Our approach has been implemented in C++, on an 2.4GHz CPU Intel Core i7-4700MQ with 8gb RAM computer using Ubuntu 14.04 LTS x86_64. In order to test it, we used 45 SCP instances from OR-LibraryFootnote 1 which are described in Table 1. Optimal solutions are known for all of these instances.

Table 1 Detail of the test instances
Table 2 Experiments using \(n_p=20\) and \(n_s=10\)
Fig. 1
figure 1

Convergence plots for the a scp41, b scp42 and c scp43 instances

Our algorithm was configured before perform the search. Each of these instances were executed 20 times, with several values of \(n_p\) and \(n_s\). The best results (related to the avg. value) were obtained by using \(n_p=20\) and \(n_s=10\). We set as stop criteria a maximum of 1000 nodes in the search tree. After reaching this value, the algorithm did not show a big improvement in the solutions. Table 2 shows the results by using this configuration.
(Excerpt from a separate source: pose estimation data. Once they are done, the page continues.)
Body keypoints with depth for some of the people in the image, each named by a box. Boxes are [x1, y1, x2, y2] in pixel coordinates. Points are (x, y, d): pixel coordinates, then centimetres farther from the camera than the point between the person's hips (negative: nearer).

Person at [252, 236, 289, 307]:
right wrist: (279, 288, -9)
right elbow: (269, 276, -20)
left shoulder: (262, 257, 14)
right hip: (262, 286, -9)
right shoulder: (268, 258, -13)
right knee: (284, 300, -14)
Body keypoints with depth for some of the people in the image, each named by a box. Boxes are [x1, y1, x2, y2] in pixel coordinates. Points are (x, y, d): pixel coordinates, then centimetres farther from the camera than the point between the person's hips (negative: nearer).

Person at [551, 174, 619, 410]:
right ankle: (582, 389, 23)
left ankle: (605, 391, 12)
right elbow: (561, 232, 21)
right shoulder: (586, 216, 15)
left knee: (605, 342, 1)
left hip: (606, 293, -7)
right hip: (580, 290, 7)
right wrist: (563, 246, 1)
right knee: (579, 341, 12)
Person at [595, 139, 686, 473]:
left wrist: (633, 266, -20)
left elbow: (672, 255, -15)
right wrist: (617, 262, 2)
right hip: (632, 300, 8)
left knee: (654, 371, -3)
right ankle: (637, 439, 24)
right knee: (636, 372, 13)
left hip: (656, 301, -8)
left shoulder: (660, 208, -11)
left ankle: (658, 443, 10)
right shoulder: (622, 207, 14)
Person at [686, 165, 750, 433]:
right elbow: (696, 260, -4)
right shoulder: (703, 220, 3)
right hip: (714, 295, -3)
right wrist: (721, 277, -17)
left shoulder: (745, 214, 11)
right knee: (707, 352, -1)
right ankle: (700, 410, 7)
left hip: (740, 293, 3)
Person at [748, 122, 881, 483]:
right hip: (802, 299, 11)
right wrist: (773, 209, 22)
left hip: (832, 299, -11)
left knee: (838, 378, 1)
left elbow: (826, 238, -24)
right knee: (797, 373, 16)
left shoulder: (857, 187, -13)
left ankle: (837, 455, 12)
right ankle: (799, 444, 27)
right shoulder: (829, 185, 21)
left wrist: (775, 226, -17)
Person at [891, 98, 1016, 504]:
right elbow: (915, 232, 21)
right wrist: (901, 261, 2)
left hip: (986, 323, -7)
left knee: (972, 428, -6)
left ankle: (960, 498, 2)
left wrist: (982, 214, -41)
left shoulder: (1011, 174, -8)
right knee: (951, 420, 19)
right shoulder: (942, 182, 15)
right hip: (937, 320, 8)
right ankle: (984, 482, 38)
The column Optima represents the lowest objective function value for a particular instance. Min-value and Max-value represent the lowest and the maximum objective function value, respectively, obtained for our proposal in 20 executions. The mean value of these 20 executions are shown in the column Avg. The column RPD represents the Relative Percent Difference. This measure can be defined as follows:

$$\begin{aligned} RPD = \frac{(\text {Min-value}-\text {Optima})}{\text {Optima}}\times 100. \end{aligned}$$
(4)

Convergence plots can be seen in Fig. 1.

4 Conclusion and Future Work

In this work we have presented a beam-search approach with a greedy algorithm to solve the SCP. Our approach applies a greedy algorithm in each node to find solutions by using a set of simple functions that choose promising variables. Experiments show very promising results, considering that the technique in not yet fully exploited. In a future work we plan to do a more guided search by using a nogood-like learning strategy,Footnote 2 that should reduce the size of the search tree. Also, we plan to adapt this technique for the bi-objective SCP formulation.